Il 7 ottobre ha rappresentato per gli israeliani un ritorno a un incubo: immagini di uomini, donne, bambini e anziani che fuggono disperati, case incendiate, violenze su madri, mogli e figlie, terrore tra i propri cari. Uno shock che ha risvegliato paure profonde, un evento in cui un piccolo popolo, in un piccolo territorio, si è trovato di fronte a un massacro con tratti di un incubo creduto ormai debellato. Questa data resterà scolpita nella memoria israeliana.
Per comprendere a fondo questa psiche collettiva, è fondamentale considerare anche l’aspetto diplomatico. António Guterres, segretario generale delle Nazioni Unite, ha commentato che l’aggressione di Hamas non è avvenuta “nel vuoto,” implicando fosse parte di un conflitto di lunga data. In Israele queste parole sono state viste come una giustificazione, quasi una legittimazione della violenza subita.
Il conflitto israelo-palestinese viene spesso narrato come un ciclo di violenze reciproche che risale fino alla guerra del 1967, al 1948, alla Dichiarazione Balfour del 1917 e persino alla Bibbia. Senza dubbio, le radici del conflitto sono antiche. E non mancano responsabilità anche israeliane, incluso il ruolo del premier Benjamin Netanyahu nell’accrescere il potere di Hamas a Gaza e nel non aver previsto o contrastato efficacemente l’attacco del 7 ottobre.
Ma per gli israeliani non serve andare troppo lontano nel tempo: basta risalire al 2005, anno in cui Israele si ritirò unilateralmente da Gaza, lasciandola interamente ai palestinesi.
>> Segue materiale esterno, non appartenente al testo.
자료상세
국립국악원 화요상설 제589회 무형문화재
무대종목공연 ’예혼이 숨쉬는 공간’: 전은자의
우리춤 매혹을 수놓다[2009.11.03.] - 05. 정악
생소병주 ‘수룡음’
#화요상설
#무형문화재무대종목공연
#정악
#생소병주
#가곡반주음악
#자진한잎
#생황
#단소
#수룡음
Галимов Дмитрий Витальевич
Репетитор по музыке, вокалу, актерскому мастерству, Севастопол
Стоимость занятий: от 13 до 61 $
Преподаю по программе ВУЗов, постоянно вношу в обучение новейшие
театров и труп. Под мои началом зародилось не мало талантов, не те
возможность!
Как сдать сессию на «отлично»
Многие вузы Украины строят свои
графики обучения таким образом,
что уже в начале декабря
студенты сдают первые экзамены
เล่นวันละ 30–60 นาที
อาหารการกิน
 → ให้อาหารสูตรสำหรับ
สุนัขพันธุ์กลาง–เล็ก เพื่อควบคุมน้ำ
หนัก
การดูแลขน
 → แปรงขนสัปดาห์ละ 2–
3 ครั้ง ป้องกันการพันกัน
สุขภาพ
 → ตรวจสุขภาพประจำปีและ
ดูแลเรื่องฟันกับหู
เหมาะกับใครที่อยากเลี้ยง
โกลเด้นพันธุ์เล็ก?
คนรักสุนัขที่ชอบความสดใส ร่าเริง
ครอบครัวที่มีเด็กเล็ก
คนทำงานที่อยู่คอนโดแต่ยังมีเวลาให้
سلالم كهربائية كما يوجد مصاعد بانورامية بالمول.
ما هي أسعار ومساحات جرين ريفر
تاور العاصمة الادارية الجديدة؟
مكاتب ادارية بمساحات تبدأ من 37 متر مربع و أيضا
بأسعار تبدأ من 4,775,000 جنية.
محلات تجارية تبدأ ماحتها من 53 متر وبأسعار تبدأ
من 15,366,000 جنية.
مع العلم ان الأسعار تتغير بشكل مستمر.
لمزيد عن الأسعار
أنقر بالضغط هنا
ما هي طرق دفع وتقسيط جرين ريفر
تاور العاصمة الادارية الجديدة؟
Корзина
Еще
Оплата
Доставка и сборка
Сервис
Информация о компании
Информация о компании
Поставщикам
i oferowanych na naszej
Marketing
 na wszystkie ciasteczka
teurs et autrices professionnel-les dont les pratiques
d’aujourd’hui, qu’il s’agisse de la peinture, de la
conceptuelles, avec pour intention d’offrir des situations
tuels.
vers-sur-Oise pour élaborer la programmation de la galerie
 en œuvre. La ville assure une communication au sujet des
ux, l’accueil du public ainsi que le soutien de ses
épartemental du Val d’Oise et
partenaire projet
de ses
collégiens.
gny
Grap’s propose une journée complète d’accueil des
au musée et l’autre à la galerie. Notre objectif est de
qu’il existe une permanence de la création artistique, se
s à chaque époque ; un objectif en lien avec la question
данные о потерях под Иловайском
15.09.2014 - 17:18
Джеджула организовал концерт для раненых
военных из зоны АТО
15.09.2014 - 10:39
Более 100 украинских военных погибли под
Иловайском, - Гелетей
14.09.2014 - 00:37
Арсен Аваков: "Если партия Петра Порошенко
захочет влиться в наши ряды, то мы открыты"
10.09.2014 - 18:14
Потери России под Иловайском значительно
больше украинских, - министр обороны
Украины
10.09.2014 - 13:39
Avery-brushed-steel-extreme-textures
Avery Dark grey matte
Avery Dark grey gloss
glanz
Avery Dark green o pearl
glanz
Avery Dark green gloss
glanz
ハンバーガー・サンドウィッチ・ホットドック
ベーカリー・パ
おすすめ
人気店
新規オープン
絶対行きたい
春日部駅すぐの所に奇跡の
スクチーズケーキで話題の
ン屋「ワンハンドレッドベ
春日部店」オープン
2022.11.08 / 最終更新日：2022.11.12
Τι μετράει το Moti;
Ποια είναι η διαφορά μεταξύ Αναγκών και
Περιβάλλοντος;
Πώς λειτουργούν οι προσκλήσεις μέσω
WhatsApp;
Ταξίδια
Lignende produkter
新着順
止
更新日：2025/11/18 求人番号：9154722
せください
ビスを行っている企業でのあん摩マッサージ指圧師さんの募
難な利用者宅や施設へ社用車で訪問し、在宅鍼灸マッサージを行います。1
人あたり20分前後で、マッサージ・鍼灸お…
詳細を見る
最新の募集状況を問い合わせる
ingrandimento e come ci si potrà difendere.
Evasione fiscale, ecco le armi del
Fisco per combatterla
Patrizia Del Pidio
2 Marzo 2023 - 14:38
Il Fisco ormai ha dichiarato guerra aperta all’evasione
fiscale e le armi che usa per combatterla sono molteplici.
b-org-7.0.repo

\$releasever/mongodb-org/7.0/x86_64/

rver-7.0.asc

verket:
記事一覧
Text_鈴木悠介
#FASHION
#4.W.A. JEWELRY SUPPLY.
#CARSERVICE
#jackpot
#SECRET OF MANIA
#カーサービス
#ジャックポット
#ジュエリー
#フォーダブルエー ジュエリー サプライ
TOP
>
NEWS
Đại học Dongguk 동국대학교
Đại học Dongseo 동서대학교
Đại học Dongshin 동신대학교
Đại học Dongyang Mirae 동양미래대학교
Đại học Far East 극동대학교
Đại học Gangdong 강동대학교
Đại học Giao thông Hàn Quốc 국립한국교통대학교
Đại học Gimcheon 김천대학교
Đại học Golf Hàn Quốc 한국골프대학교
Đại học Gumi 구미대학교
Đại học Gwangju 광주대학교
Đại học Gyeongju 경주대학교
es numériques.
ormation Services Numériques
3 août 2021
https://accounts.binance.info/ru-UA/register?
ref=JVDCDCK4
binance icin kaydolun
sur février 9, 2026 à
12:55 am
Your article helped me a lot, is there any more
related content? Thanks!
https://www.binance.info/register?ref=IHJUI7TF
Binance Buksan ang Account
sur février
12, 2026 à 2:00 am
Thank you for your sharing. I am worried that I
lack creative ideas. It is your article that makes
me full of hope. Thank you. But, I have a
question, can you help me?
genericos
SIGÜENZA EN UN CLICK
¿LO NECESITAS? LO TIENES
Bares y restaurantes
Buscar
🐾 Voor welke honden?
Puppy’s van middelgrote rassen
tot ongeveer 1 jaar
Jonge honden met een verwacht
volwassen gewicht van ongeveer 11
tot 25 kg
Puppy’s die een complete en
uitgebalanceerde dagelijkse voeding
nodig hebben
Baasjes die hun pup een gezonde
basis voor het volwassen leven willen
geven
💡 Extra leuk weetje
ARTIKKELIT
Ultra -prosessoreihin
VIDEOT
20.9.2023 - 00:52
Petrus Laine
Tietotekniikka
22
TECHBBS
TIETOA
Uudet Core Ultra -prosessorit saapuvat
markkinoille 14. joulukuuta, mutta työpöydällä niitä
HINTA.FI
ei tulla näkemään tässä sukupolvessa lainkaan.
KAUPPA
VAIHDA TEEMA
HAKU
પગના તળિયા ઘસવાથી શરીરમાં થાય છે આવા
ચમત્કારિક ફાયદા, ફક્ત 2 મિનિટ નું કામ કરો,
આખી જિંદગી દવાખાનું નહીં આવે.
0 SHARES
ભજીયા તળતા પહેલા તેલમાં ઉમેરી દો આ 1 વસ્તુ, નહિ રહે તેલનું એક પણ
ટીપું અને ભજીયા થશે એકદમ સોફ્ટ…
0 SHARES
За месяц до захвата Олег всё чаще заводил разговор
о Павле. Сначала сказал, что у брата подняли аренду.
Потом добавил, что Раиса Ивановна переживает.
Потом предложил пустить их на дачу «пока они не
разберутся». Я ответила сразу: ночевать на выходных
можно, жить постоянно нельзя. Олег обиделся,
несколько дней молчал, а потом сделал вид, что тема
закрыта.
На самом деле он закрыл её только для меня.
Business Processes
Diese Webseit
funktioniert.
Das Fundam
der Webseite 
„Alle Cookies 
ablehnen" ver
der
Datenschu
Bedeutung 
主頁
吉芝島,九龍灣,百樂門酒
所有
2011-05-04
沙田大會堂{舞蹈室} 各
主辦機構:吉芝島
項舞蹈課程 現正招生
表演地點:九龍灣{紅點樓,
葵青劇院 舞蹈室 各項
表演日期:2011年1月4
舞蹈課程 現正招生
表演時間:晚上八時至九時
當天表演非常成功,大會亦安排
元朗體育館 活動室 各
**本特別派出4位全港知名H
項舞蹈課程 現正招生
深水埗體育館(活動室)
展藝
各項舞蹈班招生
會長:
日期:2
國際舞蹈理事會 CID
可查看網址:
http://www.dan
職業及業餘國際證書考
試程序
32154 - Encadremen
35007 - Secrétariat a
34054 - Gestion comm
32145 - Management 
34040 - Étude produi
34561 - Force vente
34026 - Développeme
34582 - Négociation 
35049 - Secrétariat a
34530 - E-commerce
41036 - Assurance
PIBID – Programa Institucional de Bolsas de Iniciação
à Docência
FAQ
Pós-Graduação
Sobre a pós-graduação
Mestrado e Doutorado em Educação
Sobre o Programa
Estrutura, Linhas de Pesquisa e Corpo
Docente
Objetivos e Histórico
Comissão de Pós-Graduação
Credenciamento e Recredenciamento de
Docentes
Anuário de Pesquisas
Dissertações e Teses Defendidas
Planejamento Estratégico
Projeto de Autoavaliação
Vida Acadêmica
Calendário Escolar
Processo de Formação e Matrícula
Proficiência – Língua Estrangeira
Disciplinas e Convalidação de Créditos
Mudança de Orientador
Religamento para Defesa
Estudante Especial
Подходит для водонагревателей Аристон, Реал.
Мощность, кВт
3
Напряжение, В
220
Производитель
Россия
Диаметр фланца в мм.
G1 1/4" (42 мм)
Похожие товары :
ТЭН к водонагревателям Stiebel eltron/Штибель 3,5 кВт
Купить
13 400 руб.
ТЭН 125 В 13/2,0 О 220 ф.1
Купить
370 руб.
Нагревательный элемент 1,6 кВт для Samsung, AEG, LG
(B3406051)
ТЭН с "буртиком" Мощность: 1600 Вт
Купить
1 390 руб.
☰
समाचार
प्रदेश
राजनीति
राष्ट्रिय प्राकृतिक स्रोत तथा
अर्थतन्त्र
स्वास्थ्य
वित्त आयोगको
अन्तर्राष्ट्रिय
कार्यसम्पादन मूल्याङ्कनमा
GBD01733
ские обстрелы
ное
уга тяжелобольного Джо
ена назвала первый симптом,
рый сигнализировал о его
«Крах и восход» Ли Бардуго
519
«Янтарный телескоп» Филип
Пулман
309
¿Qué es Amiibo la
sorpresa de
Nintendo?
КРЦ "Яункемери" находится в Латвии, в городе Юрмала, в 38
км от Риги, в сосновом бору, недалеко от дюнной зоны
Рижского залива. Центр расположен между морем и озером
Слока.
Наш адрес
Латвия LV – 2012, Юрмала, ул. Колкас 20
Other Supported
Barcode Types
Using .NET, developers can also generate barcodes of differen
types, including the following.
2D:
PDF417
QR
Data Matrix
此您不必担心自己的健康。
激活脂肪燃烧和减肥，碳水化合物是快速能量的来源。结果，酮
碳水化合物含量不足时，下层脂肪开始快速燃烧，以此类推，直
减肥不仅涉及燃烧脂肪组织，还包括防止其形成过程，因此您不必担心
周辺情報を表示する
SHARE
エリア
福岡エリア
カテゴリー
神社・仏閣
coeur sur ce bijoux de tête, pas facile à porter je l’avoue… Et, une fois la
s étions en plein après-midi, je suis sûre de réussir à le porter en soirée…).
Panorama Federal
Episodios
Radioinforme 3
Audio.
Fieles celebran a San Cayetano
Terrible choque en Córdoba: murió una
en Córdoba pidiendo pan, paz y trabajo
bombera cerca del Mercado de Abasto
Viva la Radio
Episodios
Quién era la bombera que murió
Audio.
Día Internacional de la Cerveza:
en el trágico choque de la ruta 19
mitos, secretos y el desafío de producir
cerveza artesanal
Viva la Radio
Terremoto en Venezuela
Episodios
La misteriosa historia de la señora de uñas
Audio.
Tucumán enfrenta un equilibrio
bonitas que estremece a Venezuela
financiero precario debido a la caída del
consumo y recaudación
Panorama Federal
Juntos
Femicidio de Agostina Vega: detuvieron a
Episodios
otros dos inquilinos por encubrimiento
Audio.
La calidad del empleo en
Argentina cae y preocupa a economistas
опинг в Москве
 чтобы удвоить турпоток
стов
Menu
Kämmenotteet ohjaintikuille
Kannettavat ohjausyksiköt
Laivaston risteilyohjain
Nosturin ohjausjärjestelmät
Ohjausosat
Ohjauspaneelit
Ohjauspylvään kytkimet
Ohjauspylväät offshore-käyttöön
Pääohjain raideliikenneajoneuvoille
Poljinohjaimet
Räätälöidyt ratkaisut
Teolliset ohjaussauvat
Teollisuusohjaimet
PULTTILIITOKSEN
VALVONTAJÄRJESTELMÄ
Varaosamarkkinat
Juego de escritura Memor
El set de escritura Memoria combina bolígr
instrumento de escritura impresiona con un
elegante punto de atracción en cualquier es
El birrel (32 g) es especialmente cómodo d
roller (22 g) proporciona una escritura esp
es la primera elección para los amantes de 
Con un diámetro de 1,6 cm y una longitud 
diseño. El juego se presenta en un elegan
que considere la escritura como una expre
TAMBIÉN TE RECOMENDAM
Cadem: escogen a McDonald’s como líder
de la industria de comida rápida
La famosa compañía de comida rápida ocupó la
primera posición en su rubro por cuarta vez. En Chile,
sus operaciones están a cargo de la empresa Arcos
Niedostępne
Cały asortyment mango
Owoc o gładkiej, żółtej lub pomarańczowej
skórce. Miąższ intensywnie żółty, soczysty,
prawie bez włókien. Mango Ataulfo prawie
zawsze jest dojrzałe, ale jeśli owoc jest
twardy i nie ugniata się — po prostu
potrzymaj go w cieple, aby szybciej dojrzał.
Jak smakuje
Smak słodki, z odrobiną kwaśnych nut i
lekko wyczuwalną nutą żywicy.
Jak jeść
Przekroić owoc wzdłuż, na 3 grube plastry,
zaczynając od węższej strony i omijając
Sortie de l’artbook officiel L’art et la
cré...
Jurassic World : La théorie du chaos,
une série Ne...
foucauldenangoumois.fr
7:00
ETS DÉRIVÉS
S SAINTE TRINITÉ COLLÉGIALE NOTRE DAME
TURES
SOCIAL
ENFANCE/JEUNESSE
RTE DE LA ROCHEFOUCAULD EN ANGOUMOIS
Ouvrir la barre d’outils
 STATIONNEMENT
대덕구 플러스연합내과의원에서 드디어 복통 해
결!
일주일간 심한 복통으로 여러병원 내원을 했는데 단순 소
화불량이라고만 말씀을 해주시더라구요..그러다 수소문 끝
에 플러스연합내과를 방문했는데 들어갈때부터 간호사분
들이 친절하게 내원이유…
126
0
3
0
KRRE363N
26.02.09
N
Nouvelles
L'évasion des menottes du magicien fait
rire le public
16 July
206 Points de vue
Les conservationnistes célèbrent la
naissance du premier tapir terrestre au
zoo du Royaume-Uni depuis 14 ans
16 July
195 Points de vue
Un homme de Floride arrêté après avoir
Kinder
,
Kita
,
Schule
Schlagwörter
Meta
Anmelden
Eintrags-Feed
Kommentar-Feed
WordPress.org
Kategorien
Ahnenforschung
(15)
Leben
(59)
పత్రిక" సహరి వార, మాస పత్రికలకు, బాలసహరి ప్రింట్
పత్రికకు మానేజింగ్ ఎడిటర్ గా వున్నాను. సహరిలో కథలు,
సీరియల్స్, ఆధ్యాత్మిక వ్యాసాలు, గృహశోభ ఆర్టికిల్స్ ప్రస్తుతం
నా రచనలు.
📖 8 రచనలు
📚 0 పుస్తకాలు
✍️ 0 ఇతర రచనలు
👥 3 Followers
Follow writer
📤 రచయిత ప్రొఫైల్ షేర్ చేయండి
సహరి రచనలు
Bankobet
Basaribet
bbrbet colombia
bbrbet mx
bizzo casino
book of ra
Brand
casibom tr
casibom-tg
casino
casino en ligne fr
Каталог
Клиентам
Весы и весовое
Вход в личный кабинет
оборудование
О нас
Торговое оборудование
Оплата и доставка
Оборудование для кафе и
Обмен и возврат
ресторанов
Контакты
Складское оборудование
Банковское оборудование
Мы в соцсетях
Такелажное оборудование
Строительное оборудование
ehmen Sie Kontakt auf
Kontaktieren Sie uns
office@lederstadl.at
Nel 2006, Hamas – considerata organizzazione terroristica da Stati Uniti, Unione Europea, Regno Unito e altri Paesi – prese il controllo della Striscia, trasformandola in una base di attacchi contro Israele e investendo in tunnel sotterranei per il contrabbando di armi e azioni offensive. Hamas ha imposto un regime islamico fondamentalista e autocratico, senza elezioni e governando con dure restrizioni.
Nonostante tutto, nei periodi di calma Israele ha mantenuto i confini di Gaza aperti, permettendo a migliaia di palestinesi di lavorare nel Paese come pendolari. I confini venivano chiusi solo in risposta agli attacchi missilistici.
Nei mesi antecedenti il 7 ottobre, gli Stati Uniti lavoravano a un accordo di pace tra Israele e Arabia Saudita, un passo storico che avrebbe richiesto il rilancio del negoziato israeliano-palestinese e che poteva rafforzare la prospettiva di uno Stato palestinese, sostenuto dagli americani e appoggiato anche dall’Autorità Nazionale Palestinese. L’attacco di Hamas del 7 ottobre, probabilmente ispirato dall’Iran, sembra essersi proposto di sabotare questo importante accordo, una minaccia alla sua posizione e una sfida agli Accordi di Abramo.
Questi elementi sono cruciali per comprendere gli eventi del 7 ottobre 2023 e il loro impatto su Israele.